* [ASSIGNMENT]: Word for word, copy every line of the data.

○ ○ ○ ○ ○ ○ ○

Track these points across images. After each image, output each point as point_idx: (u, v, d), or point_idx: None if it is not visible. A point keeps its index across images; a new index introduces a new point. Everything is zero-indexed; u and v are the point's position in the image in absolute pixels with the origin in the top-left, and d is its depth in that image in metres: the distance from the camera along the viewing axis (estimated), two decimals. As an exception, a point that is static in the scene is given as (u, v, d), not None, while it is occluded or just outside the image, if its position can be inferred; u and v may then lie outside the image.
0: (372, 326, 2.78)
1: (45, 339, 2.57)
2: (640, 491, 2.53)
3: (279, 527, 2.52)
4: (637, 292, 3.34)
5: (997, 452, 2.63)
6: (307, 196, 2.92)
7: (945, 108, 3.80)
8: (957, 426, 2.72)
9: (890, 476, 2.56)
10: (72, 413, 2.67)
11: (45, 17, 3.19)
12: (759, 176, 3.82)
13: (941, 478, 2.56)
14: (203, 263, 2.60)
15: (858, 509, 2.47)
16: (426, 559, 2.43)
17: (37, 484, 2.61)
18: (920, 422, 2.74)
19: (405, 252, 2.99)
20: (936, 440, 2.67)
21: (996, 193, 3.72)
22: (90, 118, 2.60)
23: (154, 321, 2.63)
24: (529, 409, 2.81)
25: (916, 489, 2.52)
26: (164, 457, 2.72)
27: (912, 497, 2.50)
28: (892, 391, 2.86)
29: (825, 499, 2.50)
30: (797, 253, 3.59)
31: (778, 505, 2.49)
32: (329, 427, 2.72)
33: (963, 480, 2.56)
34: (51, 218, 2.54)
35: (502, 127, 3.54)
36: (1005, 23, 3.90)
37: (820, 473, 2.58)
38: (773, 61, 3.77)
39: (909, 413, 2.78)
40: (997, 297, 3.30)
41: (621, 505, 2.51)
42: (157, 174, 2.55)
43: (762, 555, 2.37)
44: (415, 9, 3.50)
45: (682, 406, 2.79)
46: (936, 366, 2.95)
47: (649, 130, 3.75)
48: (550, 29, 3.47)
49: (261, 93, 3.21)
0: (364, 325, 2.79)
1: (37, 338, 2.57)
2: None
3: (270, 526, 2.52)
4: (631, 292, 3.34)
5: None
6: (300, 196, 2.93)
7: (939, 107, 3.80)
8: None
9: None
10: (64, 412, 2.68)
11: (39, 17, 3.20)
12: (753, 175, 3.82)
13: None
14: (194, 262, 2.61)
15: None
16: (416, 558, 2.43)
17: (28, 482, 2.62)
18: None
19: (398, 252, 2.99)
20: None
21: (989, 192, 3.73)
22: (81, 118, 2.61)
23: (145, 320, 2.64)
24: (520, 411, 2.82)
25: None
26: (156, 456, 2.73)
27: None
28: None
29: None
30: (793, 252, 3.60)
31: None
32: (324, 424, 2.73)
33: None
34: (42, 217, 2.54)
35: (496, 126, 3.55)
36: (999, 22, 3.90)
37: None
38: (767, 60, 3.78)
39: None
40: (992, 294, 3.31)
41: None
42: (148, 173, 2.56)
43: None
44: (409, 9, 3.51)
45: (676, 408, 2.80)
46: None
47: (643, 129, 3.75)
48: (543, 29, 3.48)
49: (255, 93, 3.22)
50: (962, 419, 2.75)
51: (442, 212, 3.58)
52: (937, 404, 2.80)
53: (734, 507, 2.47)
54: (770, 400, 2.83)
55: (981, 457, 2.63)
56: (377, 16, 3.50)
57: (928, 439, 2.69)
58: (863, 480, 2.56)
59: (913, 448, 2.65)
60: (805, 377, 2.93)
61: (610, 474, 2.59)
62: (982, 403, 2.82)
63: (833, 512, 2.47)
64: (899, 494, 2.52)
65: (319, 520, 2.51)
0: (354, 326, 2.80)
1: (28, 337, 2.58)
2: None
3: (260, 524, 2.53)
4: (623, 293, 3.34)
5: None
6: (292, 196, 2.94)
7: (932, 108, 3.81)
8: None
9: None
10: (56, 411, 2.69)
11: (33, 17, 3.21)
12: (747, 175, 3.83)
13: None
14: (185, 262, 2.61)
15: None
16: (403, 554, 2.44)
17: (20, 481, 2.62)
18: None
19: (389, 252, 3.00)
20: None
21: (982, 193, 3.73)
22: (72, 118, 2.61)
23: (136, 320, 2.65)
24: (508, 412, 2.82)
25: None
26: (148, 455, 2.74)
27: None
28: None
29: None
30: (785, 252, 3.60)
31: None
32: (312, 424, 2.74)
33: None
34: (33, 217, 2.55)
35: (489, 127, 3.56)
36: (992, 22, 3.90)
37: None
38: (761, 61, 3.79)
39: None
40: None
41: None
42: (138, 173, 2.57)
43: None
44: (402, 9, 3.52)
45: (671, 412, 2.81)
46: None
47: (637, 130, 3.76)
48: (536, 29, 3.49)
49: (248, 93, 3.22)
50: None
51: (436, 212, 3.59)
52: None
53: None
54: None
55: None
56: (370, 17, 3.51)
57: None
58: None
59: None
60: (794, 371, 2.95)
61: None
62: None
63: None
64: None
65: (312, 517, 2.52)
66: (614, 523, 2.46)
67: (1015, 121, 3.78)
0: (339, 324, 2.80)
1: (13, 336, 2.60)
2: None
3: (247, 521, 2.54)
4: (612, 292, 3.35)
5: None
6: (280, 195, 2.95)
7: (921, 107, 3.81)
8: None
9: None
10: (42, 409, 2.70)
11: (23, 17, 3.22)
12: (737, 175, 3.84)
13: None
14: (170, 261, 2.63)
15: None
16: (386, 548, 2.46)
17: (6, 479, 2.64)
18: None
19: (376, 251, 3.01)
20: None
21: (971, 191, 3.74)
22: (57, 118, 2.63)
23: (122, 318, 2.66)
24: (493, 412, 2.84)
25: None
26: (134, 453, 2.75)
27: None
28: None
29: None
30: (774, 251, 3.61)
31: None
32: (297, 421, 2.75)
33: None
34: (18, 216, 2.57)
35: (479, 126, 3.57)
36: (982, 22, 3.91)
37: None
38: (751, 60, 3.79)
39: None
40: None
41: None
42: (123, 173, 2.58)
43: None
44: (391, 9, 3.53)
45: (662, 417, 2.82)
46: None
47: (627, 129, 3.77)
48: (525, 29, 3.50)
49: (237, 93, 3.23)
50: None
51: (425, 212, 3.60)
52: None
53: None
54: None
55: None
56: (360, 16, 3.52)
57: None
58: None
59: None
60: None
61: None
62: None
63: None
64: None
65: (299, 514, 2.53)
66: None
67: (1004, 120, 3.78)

○ ○ ○ ○ ○ ○ ○

* [OUTPUT OF THE TASK]:
Track these points across images. After each image, output each point as point_idx: (u, v, d), or point_idx: None if it is not visible. A point keeps its index across images; a new index introduces a new point. Everything is zero-indexed; u and v are the point's position in the image in absolute pixels with the origin in the top-left, and d is its depth in that image in metres: the distance from the camera along the viewing axis (estimated), two decimals. As an exception, a point that is static in the scene is given as (u, v, d), not None, while it is occluded or just outside the image, if its position can be inferred; u and v may then lie outside the image.
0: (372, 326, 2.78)
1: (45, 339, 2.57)
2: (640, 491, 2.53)
3: (279, 527, 2.52)
4: (637, 292, 3.34)
5: (997, 452, 2.63)
6: (307, 196, 2.92)
7: (945, 108, 3.80)
8: (957, 426, 2.72)
9: (890, 476, 2.56)
10: (72, 413, 2.67)
11: (45, 17, 3.19)
12: (759, 176, 3.82)
13: (941, 478, 2.56)
14: (203, 263, 2.60)
15: (858, 509, 2.47)
16: (426, 559, 2.43)
17: (37, 484, 2.61)
18: (920, 422, 2.74)
19: (405, 252, 2.99)
20: (936, 440, 2.67)
21: (996, 193, 3.72)
22: (90, 118, 2.60)
23: (154, 321, 2.63)
24: (529, 409, 2.81)
25: (916, 489, 2.52)
26: (164, 457, 2.72)
27: (912, 497, 2.50)
28: (892, 391, 2.86)
29: (825, 499, 2.50)
30: (797, 253, 3.59)
31: (778, 505, 2.49)
32: (329, 427, 2.72)
33: (963, 480, 2.56)
34: (51, 218, 2.54)
35: (502, 127, 3.54)
36: (1005, 23, 3.90)
37: (820, 473, 2.58)
38: (773, 61, 3.77)
39: (909, 413, 2.78)
40: (997, 297, 3.30)
41: (621, 505, 2.51)
42: (157, 174, 2.55)
43: (762, 555, 2.37)
44: (415, 9, 3.50)
45: (682, 406, 2.79)
46: (936, 366, 2.95)
47: (649, 130, 3.75)
48: (550, 29, 3.47)
49: (261, 93, 3.21)
0: (364, 325, 2.79)
1: (37, 338, 2.57)
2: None
3: (270, 526, 2.52)
4: (631, 292, 3.34)
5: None
6: (300, 196, 2.93)
7: (939, 107, 3.80)
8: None
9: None
10: (64, 412, 2.68)
11: (39, 17, 3.20)
12: (753, 175, 3.82)
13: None
14: (194, 262, 2.61)
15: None
16: (416, 558, 2.43)
17: (28, 482, 2.62)
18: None
19: (398, 252, 2.99)
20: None
21: (989, 192, 3.73)
22: (81, 118, 2.61)
23: (145, 320, 2.64)
24: (520, 411, 2.82)
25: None
26: (156, 456, 2.73)
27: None
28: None
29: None
30: (793, 252, 3.60)
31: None
32: (324, 424, 2.73)
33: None
34: (42, 217, 2.54)
35: (496, 126, 3.55)
36: (999, 22, 3.90)
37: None
38: (767, 60, 3.78)
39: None
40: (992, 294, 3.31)
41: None
42: (148, 173, 2.56)
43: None
44: (409, 9, 3.51)
45: (676, 408, 2.80)
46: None
47: (643, 129, 3.75)
48: (543, 29, 3.48)
49: (255, 93, 3.22)
50: (962, 419, 2.75)
51: (442, 212, 3.58)
52: (937, 404, 2.80)
53: (734, 507, 2.47)
54: (770, 400, 2.83)
55: (981, 457, 2.63)
56: (377, 16, 3.50)
57: (928, 439, 2.69)
58: (863, 480, 2.56)
59: (913, 448, 2.65)
60: (805, 377, 2.93)
61: (610, 474, 2.59)
62: (982, 403, 2.82)
63: (833, 512, 2.47)
64: (899, 494, 2.52)
65: (319, 520, 2.51)
0: (354, 326, 2.80)
1: (28, 337, 2.58)
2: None
3: (260, 524, 2.53)
4: (623, 293, 3.34)
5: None
6: (292, 196, 2.94)
7: (932, 108, 3.81)
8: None
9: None
10: (56, 411, 2.69)
11: (33, 17, 3.21)
12: (747, 175, 3.83)
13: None
14: (185, 262, 2.61)
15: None
16: (403, 554, 2.44)
17: (20, 481, 2.62)
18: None
19: (389, 252, 3.00)
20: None
21: (982, 193, 3.73)
22: (72, 118, 2.61)
23: (136, 320, 2.65)
24: (508, 412, 2.82)
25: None
26: (148, 455, 2.74)
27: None
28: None
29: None
30: (785, 252, 3.60)
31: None
32: (312, 424, 2.74)
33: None
34: (33, 217, 2.55)
35: (489, 127, 3.56)
36: (992, 22, 3.90)
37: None
38: (761, 61, 3.79)
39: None
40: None
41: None
42: (138, 173, 2.57)
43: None
44: (402, 9, 3.52)
45: (671, 412, 2.81)
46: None
47: (637, 130, 3.76)
48: (536, 29, 3.49)
49: (248, 93, 3.22)
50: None
51: (436, 212, 3.59)
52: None
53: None
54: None
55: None
56: (370, 17, 3.51)
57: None
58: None
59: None
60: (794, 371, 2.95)
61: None
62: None
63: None
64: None
65: (312, 517, 2.52)
66: (614, 523, 2.46)
67: (1015, 121, 3.78)
0: (339, 324, 2.80)
1: (13, 336, 2.60)
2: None
3: (247, 521, 2.54)
4: (612, 292, 3.35)
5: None
6: (280, 195, 2.95)
7: (921, 107, 3.81)
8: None
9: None
10: (42, 409, 2.70)
11: (23, 17, 3.22)
12: (737, 175, 3.84)
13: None
14: (170, 261, 2.63)
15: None
16: (386, 548, 2.46)
17: (6, 479, 2.64)
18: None
19: (376, 251, 3.01)
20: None
21: (971, 191, 3.74)
22: (57, 118, 2.63)
23: (122, 318, 2.66)
24: (493, 412, 2.84)
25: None
26: (134, 453, 2.75)
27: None
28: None
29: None
30: (774, 251, 3.61)
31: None
32: (297, 421, 2.75)
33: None
34: (18, 216, 2.57)
35: (479, 126, 3.57)
36: (982, 22, 3.91)
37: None
38: (751, 60, 3.79)
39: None
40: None
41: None
42: (123, 173, 2.58)
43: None
44: (391, 9, 3.53)
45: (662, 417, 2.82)
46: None
47: (627, 129, 3.77)
48: (525, 29, 3.50)
49: (237, 93, 3.23)
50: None
51: (425, 212, 3.60)
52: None
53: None
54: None
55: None
56: (360, 16, 3.52)
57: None
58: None
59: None
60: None
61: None
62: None
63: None
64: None
65: (299, 514, 2.53)
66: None
67: (1004, 120, 3.78)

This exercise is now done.